Kapitel I gibt einen Überblick über das Konzept der Emotion und verschiedene Paradigmen der Emotionsforschung. Es werden die verschiedenen Komponenten der Emotion und deren Bedeutung für die menschliche Verhaltensorganisation erläutert. Zudem wird die Bedeutung der Emotionsregulation für die Entwicklung eines funktionalen Emotionssystems hervorgehoben.
Kapitel II beschäftigt sich mit der Bindungstheorie. Es werden die zentralen Annahmen der Theorie und deren Entstehung vor dem Hintergrund der Arbeiten von John Bowlby, der Psychoanalyse und der Ethologie dargestellt. Ein besonderer Schwerpunkt liegt auf dem Konzept der „inneren Arbeitsmodelle“ und deren Einfluss auf die Entwicklung des Kindes.

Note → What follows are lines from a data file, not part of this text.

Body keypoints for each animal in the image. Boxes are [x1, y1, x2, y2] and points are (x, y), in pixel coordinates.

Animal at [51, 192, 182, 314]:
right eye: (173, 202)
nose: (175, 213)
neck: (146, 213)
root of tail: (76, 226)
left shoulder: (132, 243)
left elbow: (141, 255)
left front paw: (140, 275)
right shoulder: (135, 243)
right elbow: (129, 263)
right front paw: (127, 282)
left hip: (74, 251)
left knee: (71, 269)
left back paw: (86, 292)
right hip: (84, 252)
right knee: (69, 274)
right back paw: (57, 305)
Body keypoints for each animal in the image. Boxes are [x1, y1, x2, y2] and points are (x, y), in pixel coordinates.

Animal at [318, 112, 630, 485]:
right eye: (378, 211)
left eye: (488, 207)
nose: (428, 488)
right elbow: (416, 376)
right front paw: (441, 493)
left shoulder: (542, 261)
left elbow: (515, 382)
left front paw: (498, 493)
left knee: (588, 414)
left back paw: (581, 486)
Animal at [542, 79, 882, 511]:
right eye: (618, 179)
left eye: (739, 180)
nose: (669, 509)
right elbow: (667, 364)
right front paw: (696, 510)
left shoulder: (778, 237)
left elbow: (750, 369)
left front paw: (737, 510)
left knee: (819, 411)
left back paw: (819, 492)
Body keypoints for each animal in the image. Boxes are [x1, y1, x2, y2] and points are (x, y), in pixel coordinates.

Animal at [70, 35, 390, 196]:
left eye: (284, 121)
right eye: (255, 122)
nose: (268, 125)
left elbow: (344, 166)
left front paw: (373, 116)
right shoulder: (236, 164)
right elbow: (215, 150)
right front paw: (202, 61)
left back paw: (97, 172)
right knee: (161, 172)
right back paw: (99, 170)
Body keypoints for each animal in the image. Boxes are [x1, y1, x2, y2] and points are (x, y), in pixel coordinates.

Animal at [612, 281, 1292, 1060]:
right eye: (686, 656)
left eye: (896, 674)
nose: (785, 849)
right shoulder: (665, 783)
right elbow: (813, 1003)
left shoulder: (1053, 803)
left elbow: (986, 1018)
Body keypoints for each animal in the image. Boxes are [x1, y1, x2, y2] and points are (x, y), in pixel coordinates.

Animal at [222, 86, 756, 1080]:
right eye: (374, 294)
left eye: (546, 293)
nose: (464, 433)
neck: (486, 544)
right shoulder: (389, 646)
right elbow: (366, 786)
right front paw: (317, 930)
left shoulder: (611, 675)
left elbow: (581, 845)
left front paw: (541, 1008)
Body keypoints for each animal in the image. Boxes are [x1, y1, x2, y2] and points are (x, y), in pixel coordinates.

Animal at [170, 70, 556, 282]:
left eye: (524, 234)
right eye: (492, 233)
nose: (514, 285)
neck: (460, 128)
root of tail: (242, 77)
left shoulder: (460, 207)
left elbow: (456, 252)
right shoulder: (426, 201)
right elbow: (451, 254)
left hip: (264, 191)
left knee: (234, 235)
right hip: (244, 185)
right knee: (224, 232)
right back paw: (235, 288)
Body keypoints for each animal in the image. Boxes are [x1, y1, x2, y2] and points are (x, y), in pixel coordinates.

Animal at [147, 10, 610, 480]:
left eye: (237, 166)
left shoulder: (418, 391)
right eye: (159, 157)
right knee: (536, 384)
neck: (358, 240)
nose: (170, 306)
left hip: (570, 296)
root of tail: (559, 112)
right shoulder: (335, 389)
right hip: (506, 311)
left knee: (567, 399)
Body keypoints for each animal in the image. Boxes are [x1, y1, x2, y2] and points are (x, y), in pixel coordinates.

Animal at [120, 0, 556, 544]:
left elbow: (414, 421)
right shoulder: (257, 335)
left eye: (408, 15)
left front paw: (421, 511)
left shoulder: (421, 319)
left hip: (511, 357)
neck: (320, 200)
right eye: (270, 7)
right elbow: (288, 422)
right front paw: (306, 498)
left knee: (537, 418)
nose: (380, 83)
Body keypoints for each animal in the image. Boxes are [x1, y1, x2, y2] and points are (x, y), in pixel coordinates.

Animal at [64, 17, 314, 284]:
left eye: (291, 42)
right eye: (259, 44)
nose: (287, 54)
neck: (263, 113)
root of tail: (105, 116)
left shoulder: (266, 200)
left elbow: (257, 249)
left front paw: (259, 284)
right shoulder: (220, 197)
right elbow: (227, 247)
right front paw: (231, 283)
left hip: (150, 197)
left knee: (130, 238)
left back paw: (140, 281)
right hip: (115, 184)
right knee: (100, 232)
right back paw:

Kapitel III zeigt, wie die verschiedenen Bindungsmuster mit interindividuellen Unterschieden in der Emotionsregulation und dem sozialen Verhalten in Verbindung stehen. Es werden die emotionalen und sozialen Entwicklungspfade für Personen mit unterschiedlichen Bindungsmustern dargestellt.
Schlüsselwörter
Die Schlüsselwörter und Schwerpunktthemen des Textes umfassen die Emotionsentwicklung, die Bindungstheorie, innere Arbeitsmodelle, Emotionsregulation, soziale Entwicklung, interindividuelle Unterschiede, Bindungsmuster, sichere Bindung, unsichere Bindung, ambivalente Bindung, vermeidende Bindung, psychologische Praxis, Entwicklungspsychologie.